Excerpt from the Dictionary of Musical Instruments. Study of lexicology by Rowland Wright, 1941
Since the publication of Prof. Chladni's scientific research, thanks to a research grant awarded to him by Napoleon Bonaparte (1769-1821), the continuity of scientific research has contributed to the invention of metallic harps in the 19th century, under the impetus of Calhoun Deagan (1853-1954), in connection with the work of Albert Marloye (1785-1874), and then the research of Prof. Chladni. Henri Bouasse (1866-1953) consolidated the development of the instrumental family of vergeophones, notably with the invention of the Waterphone by Richard A. Waters (1935-2013). Various evolutions of the Euphone (French translation) - including Pr. Chladni complains that no reference is made to his invention (1) - such as the Clavicylindre or the Terpodion, by Ludwig Buschmann (1805-1864) and Johann Christian Dietz (1773-1849) of copies such as the Lasry-Baschet glass organ, by François (1920-2014) and Bernard Baschet (1917-2015) in collaboration with Jacques (1918-2014) and Yvonne Lasry (1921), and magnifications, the Cristal Baschet, accompany his writings, adding contemporary technologies to the instrument's construction.

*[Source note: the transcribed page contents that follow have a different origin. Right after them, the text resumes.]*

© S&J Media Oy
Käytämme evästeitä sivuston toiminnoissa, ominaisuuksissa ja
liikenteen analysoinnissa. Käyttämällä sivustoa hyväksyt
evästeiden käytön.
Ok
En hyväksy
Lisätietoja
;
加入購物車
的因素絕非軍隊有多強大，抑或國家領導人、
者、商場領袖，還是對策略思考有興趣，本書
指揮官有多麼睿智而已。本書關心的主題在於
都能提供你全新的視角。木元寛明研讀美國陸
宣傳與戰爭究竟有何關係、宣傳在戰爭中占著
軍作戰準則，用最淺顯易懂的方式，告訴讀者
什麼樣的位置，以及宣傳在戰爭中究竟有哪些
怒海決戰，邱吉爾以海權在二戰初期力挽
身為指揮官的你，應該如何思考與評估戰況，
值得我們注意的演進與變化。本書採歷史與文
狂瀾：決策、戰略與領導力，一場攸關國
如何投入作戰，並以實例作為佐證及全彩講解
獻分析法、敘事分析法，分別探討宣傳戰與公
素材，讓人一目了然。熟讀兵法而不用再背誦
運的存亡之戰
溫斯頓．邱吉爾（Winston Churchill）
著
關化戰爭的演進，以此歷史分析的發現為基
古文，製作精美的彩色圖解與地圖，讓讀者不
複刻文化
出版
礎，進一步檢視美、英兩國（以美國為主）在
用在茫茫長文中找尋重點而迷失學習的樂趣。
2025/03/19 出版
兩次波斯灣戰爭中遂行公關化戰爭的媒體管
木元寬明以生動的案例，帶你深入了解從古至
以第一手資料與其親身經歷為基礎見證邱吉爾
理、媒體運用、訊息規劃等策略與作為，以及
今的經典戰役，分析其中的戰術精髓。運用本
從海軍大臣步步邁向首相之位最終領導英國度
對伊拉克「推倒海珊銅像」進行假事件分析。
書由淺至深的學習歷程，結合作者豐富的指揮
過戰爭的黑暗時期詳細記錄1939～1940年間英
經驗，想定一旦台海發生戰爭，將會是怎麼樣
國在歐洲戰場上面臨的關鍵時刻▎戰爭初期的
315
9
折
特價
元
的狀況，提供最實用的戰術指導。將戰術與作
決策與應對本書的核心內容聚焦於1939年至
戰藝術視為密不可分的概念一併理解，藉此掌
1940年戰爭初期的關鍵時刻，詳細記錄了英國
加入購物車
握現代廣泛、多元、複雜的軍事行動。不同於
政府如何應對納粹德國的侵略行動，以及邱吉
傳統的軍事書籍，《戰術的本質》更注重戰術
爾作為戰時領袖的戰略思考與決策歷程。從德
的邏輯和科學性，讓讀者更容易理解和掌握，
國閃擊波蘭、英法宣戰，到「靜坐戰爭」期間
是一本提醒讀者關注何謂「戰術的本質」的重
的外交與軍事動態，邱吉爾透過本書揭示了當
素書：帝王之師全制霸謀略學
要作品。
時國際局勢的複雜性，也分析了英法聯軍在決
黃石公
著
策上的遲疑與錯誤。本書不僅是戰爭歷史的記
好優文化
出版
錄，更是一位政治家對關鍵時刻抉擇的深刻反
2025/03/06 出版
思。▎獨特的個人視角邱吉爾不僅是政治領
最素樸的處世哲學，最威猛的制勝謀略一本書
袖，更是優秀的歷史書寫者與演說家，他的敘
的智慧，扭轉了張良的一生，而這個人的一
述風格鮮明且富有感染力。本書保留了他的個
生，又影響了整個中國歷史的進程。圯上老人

The academic rediscovery of the Euphon in 2010 offers considerable prospects for the establishment of the historiography of this instrument. The knowledge of the organotope of this instrument comes from organological data belonging to the field of instrument making extended to musical creation (repertoire, performers) and transmission (know-how, instrumental technique), distinguished according to production and prospective (transmission). It characterises the different phases of its development. The potential qualitative and quantitative adjustment of the organological factors that it brings together determine its degree of precision. Its knowledge, gathered by Frédéric Bousquet in his doctoral thesis entitled "Une approche de la facture instrumentale du Titanium Euphone à travers l'étude de l'orgue de verre Lasry Baschet et du Cristal Baschet, étendue à celle de l'Euphon de E. F. F. Chladni", supported at the University of Paris 8 in 2018, considerably enriches the design and contemporary making of the Euphone, towards the consolidation of a dedicated repertoire.